In mid-April the Government announced changes to the evidence it would be presenting and handed over computer disks containing the altered exhibits to the defense. Clemens’ attorneys then verbally objected to a few of the exhibits for hearsay issues a few days later. On the eve of trial, the defense formally objected to the Government’s Exhibit 2 series (Deposition testimony of Roger Clemens) and Exhibit 3 series Mitchell report evidence. The Government argues the objections are without merit and believe they should denied by the Court.
To begin, the Government argues the statements are not hearsay. They point out that trial courts have wide discretion to admit or exclude evidence and that a ruling of relevancy is rarely disturbed except in cases of obvious abuse. The defense then explains that hearsay, statements made out of court offered to prove the truth of the matter asserted, are not admissible in federal court.
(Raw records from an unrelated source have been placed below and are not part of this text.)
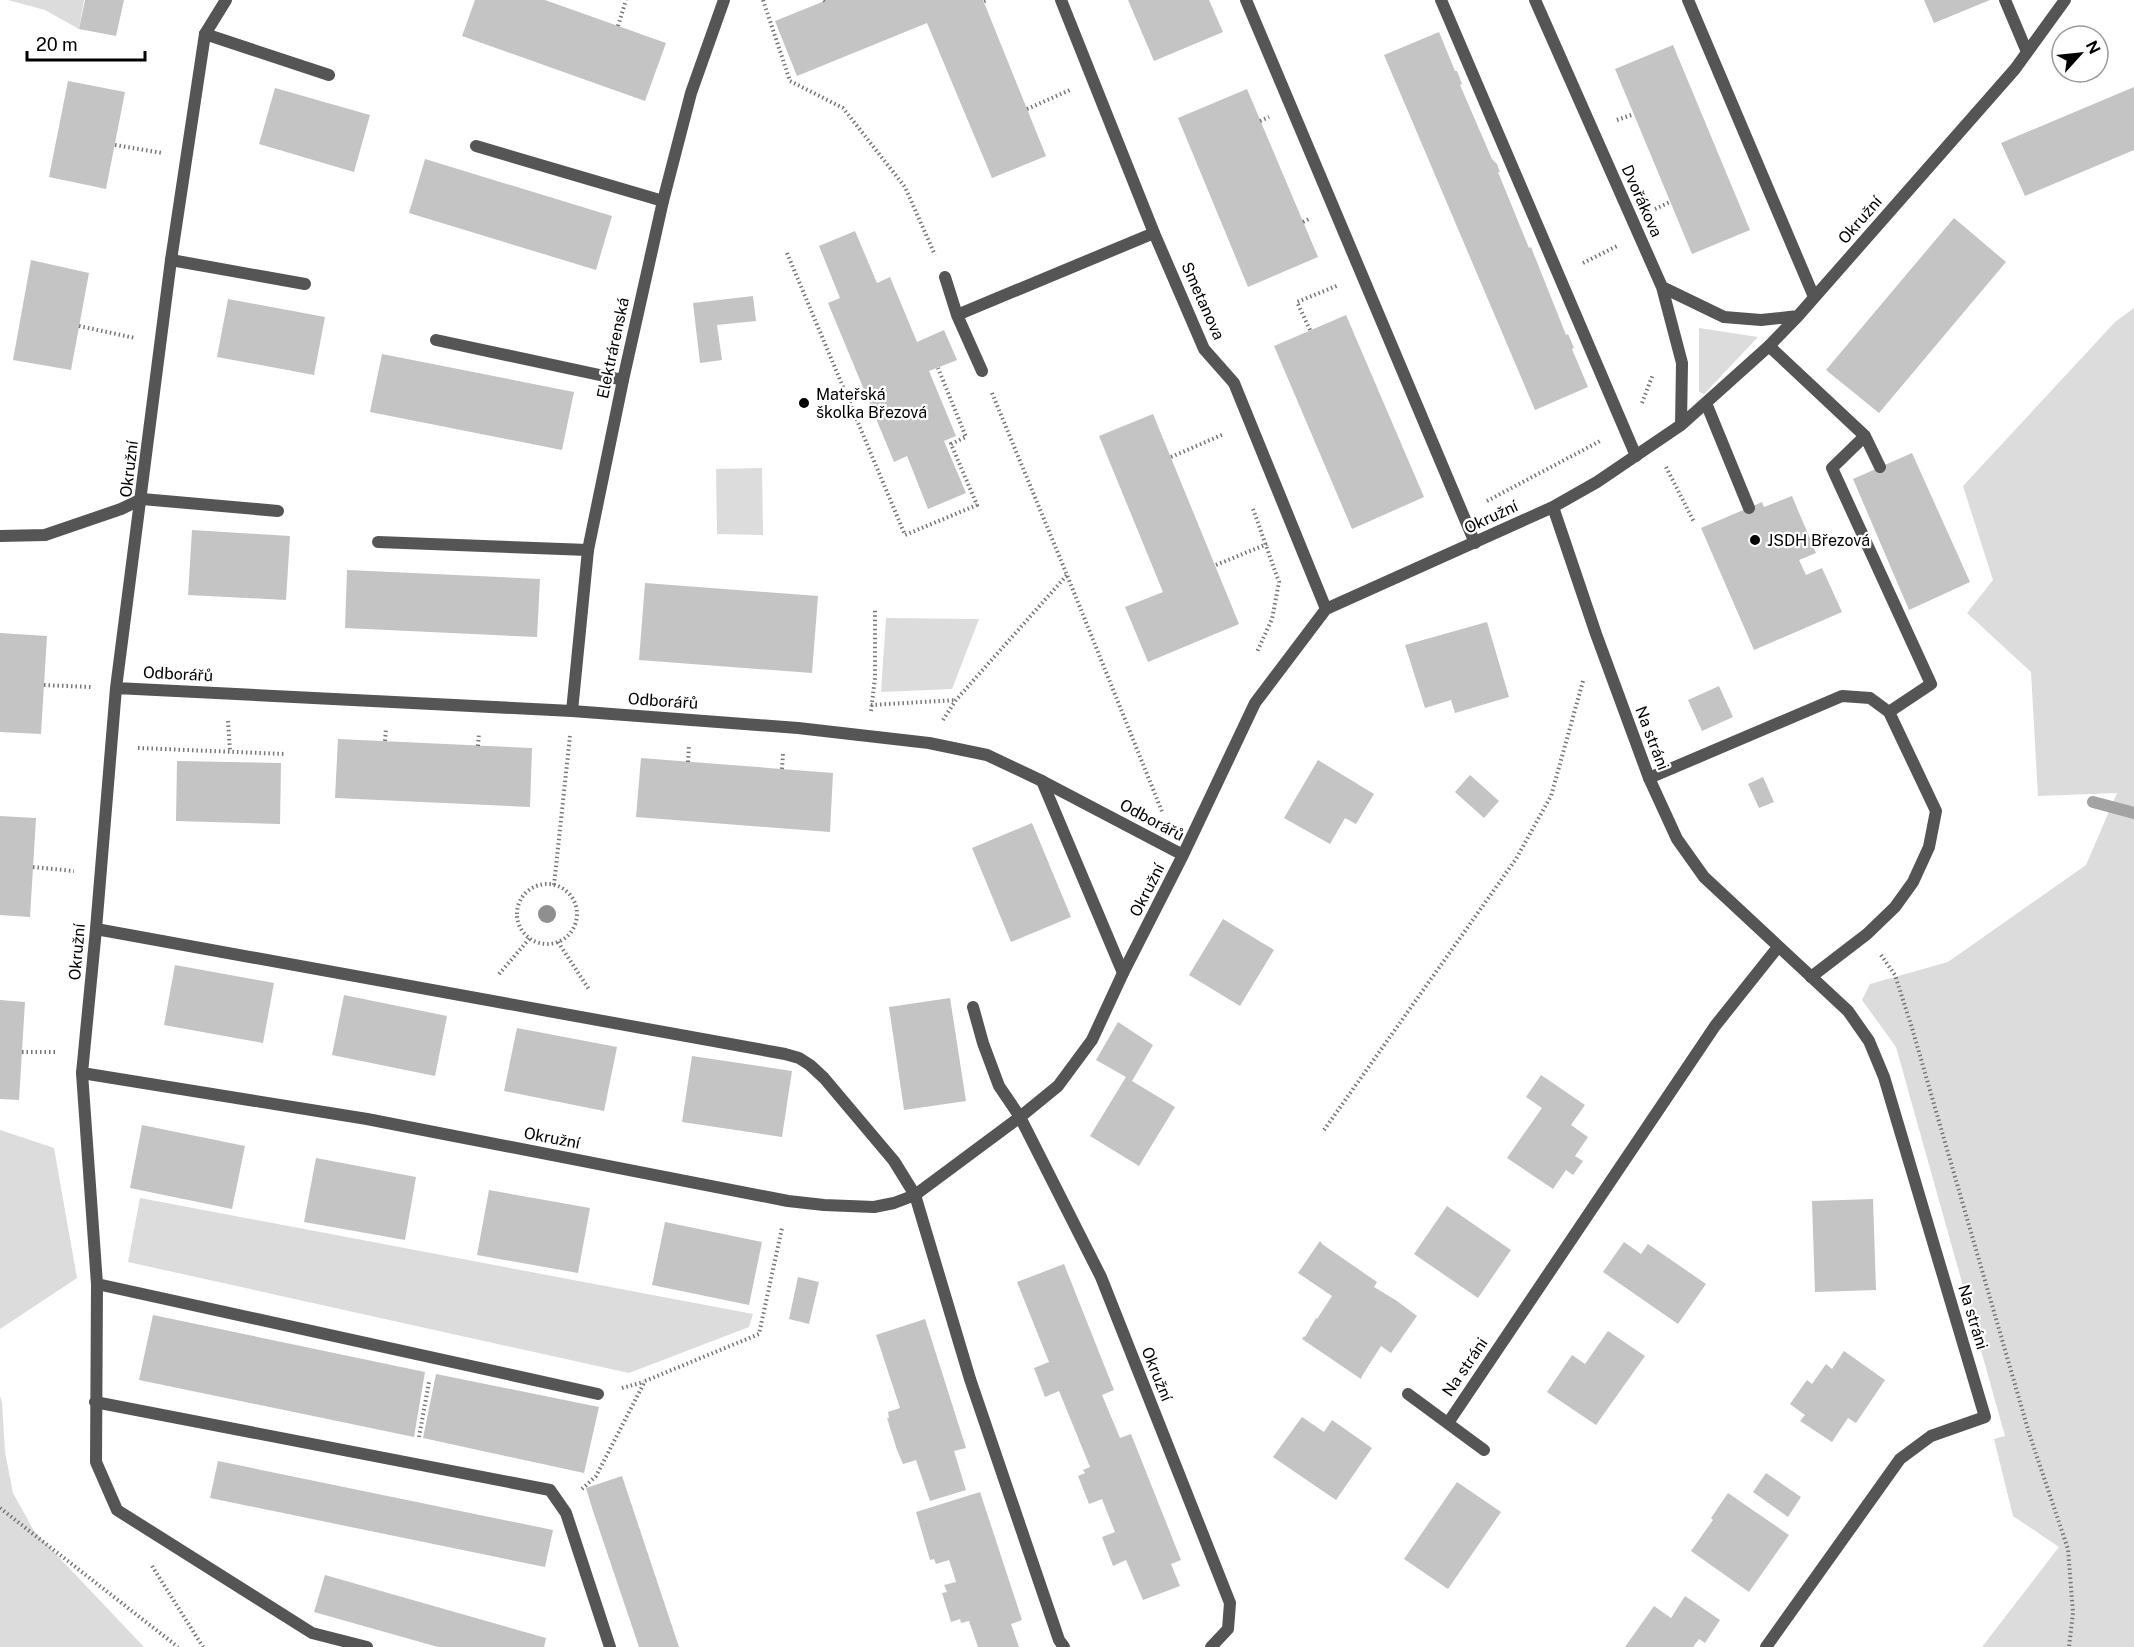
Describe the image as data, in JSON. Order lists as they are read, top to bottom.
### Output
{
  "streets": {
    "street": [
      "Dvořákova",
      "Okružní",
      "Smetanova",
      "Elektrárenská",
      "Odborářů",
      "Na stráni"
    ]
  },
  "crossings": [
    ["Dvořákova", "Okružní"],
    ["Okružní", "Smetanova"],
    ["Okružní", "Odborářů"],
    ["Okružní", "Na stráni"],
    ["Elektrárenská", "Odborářů"]
  ],
  "places": ["Mateřská školka Březová", "JSDH Březová"],
  "scale_bar": "20 m",
  "north": "top right"
}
However, such statements may be admitted to serve a non-hearsay purpose such as getting at a person’s state of mind or providing background information. If admitted for a non-hearsay purpose then the evidence must be relevant to a fact of the case. Relevance is anything that has a tendency to make the existence of a fact more or less probable.
The Government then argues that Exhibits 2 and 3 are not offered for the truth of the matter asserted and as such are not hearsay and should thus be properly admitted. The defense objects to the exhibits including selections from a deposition in the committees’ investigation into the illegal use of drugs in Major League Baseball. The Government argues that none of the statements contained are hearsay, but are instead background evidence and will be used only to provide context to the defendant’s answers.
Furthermore, according to the Government the seven statements objected to by the defense are relevant and not unfairly prejudicial to Mr. Clemens. The Government argues that the statements, when considered as part of the whole, will assist the jury in determining the matters before it. They help flesh out the full meaning of the questions posed in the deposition and assist the jury in understanding the answers given. Moreover, the Government argues that the Rule of Completeness allows Clemens’ attorneys to introduce statements favorable to him that complete the overall exchange that took place during the deposition between Clemens and congressional committee members.
The Government argues each statement should be admitted as evidence and shown to the jury. The fight this week will be over whether the defense can convince the judge that the evidence is either hearsay or so prejudicial that the probative value of the evidence is outweighed by the danger of harm it could cause. Only time will tell who wins this round.